#### [EXERCISE]
Please reproduce the post about SAP Document AI word for word, starting with "At the time, most" and going on through "on something similar.".
*** SELECTED TEXT Section Begins ***
A few months ago I asked here if anyone was using SAP Document AI.

At the time, most of what I saw (and what came back in the comments) felt pretty experimental. We recently had the chance to implement it with a client, so I figured I’d share the approach in case it helps anyone working on something similar.

I can’t go into full detail for obvious reasons, but here’s the general idea.

One thing we keep seeing: most GenAI use cases today are still at the individual level. Copilots, prompts, assistants. Useful, but they don’t really change how processes run, so ROI is hard to pin down.

In this case, we tried to push it a bit further and integrate it directly into the process, so it doesn’t rely on people actively using it.

Context (manufacturing):

Client manufactures seamless pipes, with heavy machinery that requires frequent maintenance and part replacements.
*** SELECTED TEXT Section Ends ***
*** COLLECTED MATERIAL Section Begins ***
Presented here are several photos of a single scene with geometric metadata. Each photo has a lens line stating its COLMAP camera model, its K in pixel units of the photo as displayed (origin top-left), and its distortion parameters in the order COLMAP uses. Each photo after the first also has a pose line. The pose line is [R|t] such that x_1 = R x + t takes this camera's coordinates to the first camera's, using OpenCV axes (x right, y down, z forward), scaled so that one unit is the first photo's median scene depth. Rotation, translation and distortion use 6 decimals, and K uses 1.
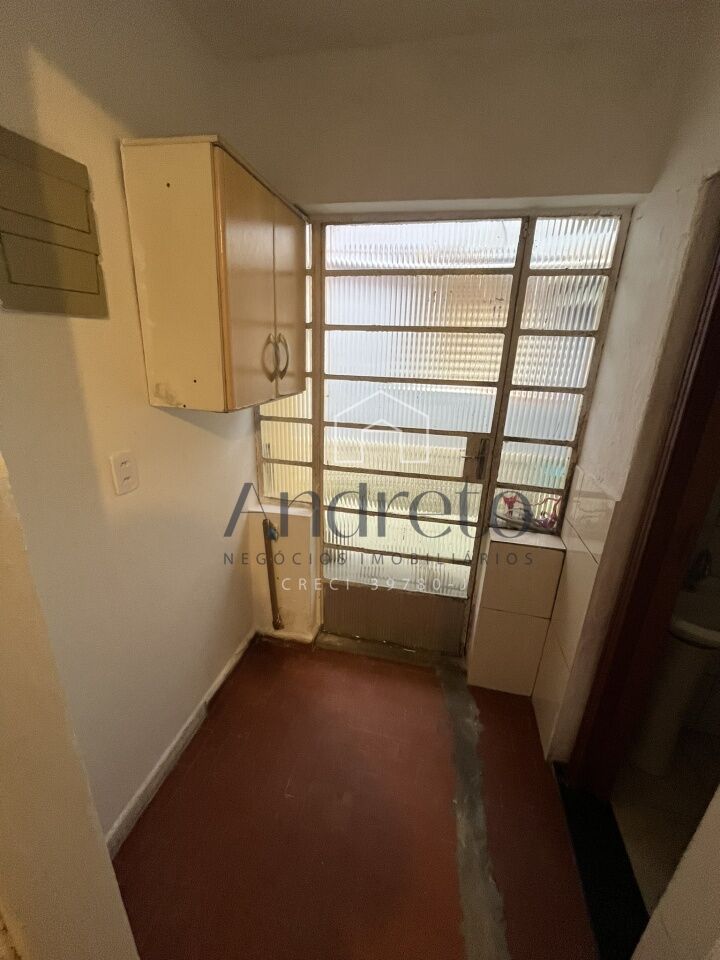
lens RADIAL K [[388.2, 0, 361.7], [0, 388.2, 480.9], [0, 0, 1]] dist [-0.007717, 0.000461]
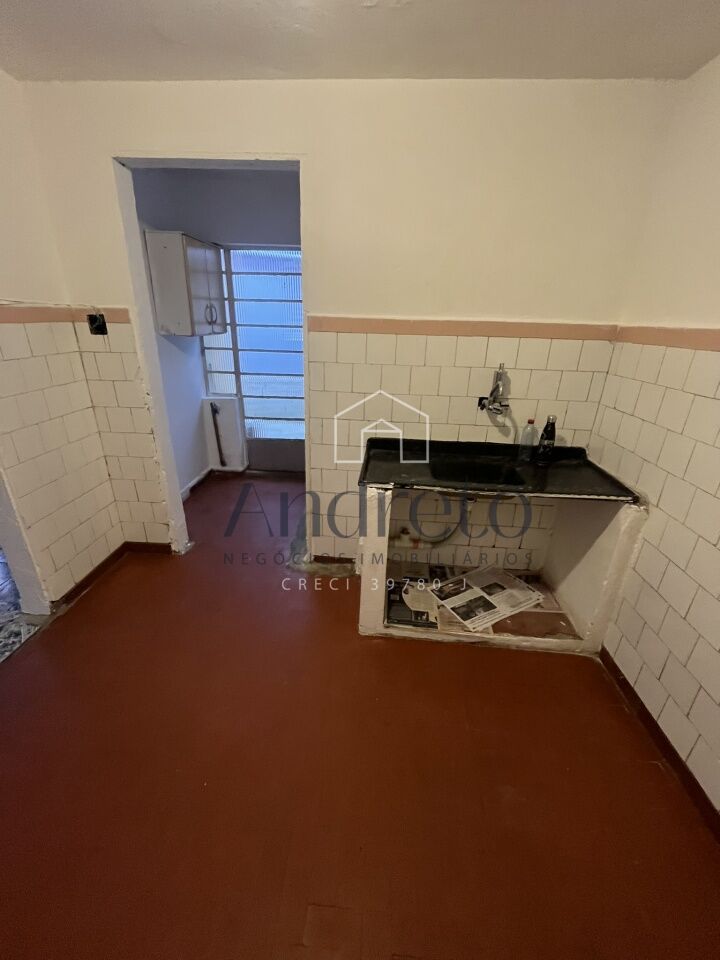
*** COLLECTED MATERIAL Section Ends ***
#### [TASK SOLUTION]
At the time, most of what I saw (and what came back in the comments) felt pretty experimental. We recently had the chance to implement it with a client, so I figured I’d share the approach in case it helps anyone working on something similar.